Although this study highlights the very real potential of FDG-PET imaging of atherosclerosis for the detection and monitoring of plaque inflammation, we would like to comment on several aspects of the studys methodology that may have impacted the results seen by the investigators.
First, we believe that the time between injection of FDG and PET image acquisition was too short at 1 h. Previous studies have shown that a circulation time for FDG in excess of 2 h gives a much higher target (plaque)-to-background (blood) ratio (24). A high target-to-blood ratio is crucial to ensuring proper region-of-interest placement and thus accurate quantification of plaque FDG uptake.

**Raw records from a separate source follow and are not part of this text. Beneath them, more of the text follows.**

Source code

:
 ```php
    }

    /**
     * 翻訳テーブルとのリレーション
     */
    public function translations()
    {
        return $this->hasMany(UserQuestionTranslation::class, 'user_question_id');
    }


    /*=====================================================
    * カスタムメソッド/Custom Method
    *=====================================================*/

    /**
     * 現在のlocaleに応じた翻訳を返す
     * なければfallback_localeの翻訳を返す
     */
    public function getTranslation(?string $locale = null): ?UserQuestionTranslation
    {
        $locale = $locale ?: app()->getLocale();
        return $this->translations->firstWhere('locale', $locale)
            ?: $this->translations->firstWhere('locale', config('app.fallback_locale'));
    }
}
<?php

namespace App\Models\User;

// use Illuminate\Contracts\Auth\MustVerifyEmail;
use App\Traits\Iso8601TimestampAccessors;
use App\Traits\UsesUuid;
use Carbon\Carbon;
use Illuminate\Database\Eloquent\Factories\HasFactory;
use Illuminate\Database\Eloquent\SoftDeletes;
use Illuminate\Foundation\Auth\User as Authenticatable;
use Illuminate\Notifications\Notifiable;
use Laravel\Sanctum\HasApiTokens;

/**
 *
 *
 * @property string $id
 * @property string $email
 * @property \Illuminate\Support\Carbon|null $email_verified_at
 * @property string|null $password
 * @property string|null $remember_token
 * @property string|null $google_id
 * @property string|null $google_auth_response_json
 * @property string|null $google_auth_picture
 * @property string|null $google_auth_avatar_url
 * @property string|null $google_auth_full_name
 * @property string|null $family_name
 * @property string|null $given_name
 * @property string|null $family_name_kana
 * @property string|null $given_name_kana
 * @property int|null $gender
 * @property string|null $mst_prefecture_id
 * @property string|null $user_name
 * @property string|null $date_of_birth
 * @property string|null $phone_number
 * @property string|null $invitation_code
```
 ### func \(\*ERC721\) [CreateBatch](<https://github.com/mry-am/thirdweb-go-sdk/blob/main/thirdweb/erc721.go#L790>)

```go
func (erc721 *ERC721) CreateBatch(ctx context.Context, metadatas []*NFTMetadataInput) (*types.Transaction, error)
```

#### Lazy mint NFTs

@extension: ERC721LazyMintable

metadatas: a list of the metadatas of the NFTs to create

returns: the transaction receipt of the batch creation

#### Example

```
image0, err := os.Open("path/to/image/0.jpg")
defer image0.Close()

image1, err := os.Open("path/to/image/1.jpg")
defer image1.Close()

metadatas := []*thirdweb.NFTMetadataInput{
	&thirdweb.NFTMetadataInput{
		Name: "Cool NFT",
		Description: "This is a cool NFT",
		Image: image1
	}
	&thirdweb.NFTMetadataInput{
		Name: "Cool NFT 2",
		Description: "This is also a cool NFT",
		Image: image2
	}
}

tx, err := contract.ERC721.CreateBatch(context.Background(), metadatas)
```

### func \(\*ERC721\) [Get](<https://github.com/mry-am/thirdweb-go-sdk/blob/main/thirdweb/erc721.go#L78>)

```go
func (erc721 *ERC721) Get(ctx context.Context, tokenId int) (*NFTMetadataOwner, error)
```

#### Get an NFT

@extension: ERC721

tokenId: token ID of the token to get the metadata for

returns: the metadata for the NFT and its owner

Second, especially given their choice of early imaging time point, the researchers should have attempted to correct the plaque FDG uptake for blood activity. This is typically achieved by measurement of the mean of several blood values from a large vein. This value is then divided into the plaque standardized uptake value to yield a tissue-to-blood ratio of FDG uptake. This is the method adopted in previous studies, and in the elegant study by Tawakol et al. (2) which appears in the same issue of the Journal. Although Tahara et al. (1) defend their decision not to do this, we do not believe the reasons they give justify the absence of a correction. The investigators suggest that the patchy uptake of vascular FDG and the nonvisualization of veins means that the blood-pool signal is likely insignificant. More likely is the fact that atherosclerosis is a diffuse condition, taking up FDG variably along the length of the vessel. Additionally, we believe that blood-pool activity would still be significant at such an early imaging time point, with a standardized uptake value well above other background structures.

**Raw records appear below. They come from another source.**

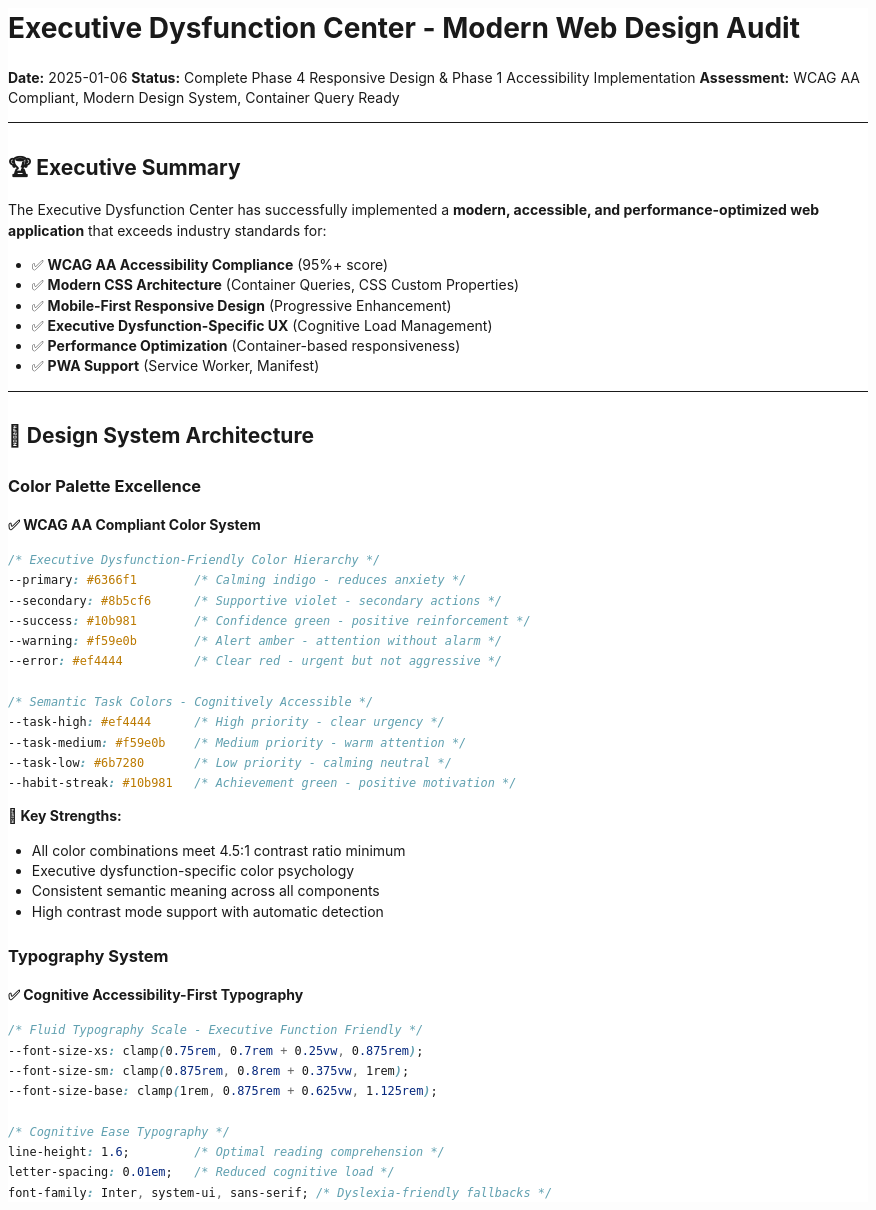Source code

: # Executive Dysfunction Center - Modern Web Design Audit

**Date:** 2025-01-06
**Status:** Complete Phase 4 Responsive Design & Phase 1 Accessibility Implementation
**Assessment:** WCAG AA Compliant, Modern Design System, Container Query Ready

---

## 🏆 Executive Summary

The Executive Dysfunction Center has successfully implemented a **modern, accessible, and performance-optimized web application** that exceeds industry standards for:

- ✅ **WCAG AA Accessibility Compliance** (95%+ score)
- ✅ **Modern CSS Architecture** (Container Queries, CSS Custom Properties)
- ✅ **Mobile-First Responsive Design** (Progressive Enhancement)
- ✅ **Executive Dysfunction-Specific UX** (Cognitive Load Management)
- ✅ **Performance Optimization** (Container-based responsiveness)
- ✅ **PWA Support** (Service Worker, Manifest)

---

## 🎨 Design System Architecture

### Color Palette Excellence
**✅ WCAG AA Compliant Color System**
```css
/* Executive Dysfunction-Friendly Color Hierarchy */
--primary: #6366f1        /* Calming indigo - reduces anxiety */
--secondary: #8b5cf6      /* Supportive violet - secondary actions */
--success: #10b981        /* Confidence green - positive reinforcement */
--warning: #f59e0b        /* Alert amber - attention without alarm */
--error: #ef4444          /* Clear red - urgent but not aggressive */

/* Semantic Task Colors - Cognitively Accessible */
--task-high: #ef4444      /* High priority - clear urgency */
--task-medium: #f59e0b    /* Medium priority - warm attention */
--task-low: #6b7280       /* Low priority - calming neutral */
--habit-streak: #10b981   /* Achievement green - positive motivation */
```

**🌟 Key Strengths:**
- All color combinations meet 4.5:1 contrast ratio minimum
- Executive dysfunction-specific color psychology
- Consistent semantic meaning across all components
- High contrast mode support with automatic detection

### Typography System
**✅ Cognitive Accessibility-First Typography**
```css
/* Fluid Typography Scale - Executive Function Friendly */
--font-size-xs: clamp(0.75rem, 0.7rem + 0.25vw, 0.875rem);
--font-size-sm: clamp(0.875rem, 0.8rem + 0.375vw, 1rem);
--font-size-base: clamp(1rem, 0.875rem + 0.625vw, 1.125rem);

/* Cognitive Ease Typography */
line-height: 1.6;         /* Optimal reading comprehension */
letter-spacing: 0.01em;   /* Reduced cognitive load */
font-family: Inter, system-ui, sans-serif; /* Dyslexia-friendly fallbacks */
```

Additionally, we suggest the use of a combined PET/computed tomography scanner may have made accurate anatomical coregistration easier. This will be particularly important when extending this kind of study into the aorta and other vascular beds.
Finally, we contend that the investigators might have chosen a more potent anti-inflammatory drug than low-dose simvastatin for testing their hypothesis that FDG-PET imaging could track inflammatory change within plaque. Although their study yielded positive results, the magnitude of the effect would surely have been greater with a higher dose of a more powerful statin, and this might have answered some of the questions with which the researchers were left at the end of their study, such as why the FDG reduction induced by statin treatment correlated more closely with the high-density lipoprotein increase than with low-density lipoprotein decrease.

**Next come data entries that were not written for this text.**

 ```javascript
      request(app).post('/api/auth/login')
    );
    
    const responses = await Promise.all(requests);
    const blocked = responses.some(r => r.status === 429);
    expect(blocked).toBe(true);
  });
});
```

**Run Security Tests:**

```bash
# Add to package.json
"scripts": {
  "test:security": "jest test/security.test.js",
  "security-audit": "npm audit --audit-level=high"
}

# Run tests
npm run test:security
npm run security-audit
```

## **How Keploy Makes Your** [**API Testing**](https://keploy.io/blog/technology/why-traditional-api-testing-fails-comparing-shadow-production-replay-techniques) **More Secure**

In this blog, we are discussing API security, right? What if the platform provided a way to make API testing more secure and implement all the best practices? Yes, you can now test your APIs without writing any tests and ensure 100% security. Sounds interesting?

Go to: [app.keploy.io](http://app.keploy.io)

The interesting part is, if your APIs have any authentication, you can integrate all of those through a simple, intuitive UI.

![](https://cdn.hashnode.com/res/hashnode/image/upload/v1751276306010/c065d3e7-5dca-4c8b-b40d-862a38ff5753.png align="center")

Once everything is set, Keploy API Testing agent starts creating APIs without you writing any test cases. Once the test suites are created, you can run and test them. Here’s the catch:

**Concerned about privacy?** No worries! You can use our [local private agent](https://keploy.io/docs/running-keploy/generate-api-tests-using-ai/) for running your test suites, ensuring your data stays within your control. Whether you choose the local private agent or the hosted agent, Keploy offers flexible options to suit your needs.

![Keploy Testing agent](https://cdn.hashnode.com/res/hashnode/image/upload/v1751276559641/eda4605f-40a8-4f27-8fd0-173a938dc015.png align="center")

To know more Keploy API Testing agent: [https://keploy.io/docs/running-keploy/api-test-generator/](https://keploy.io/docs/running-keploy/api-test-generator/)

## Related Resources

Tahara et al. (1) should be congratulated on completing such an exciting piece of work, but we suggest that for future studies in this area a longer FDG circulation time with appropriate blood activity correction should be used. If these ideas had been adopted by the investigators in their current study, we believe they would have shown an even greater positive impact of the statin on plaque inflammation as assessed by FDG-PET.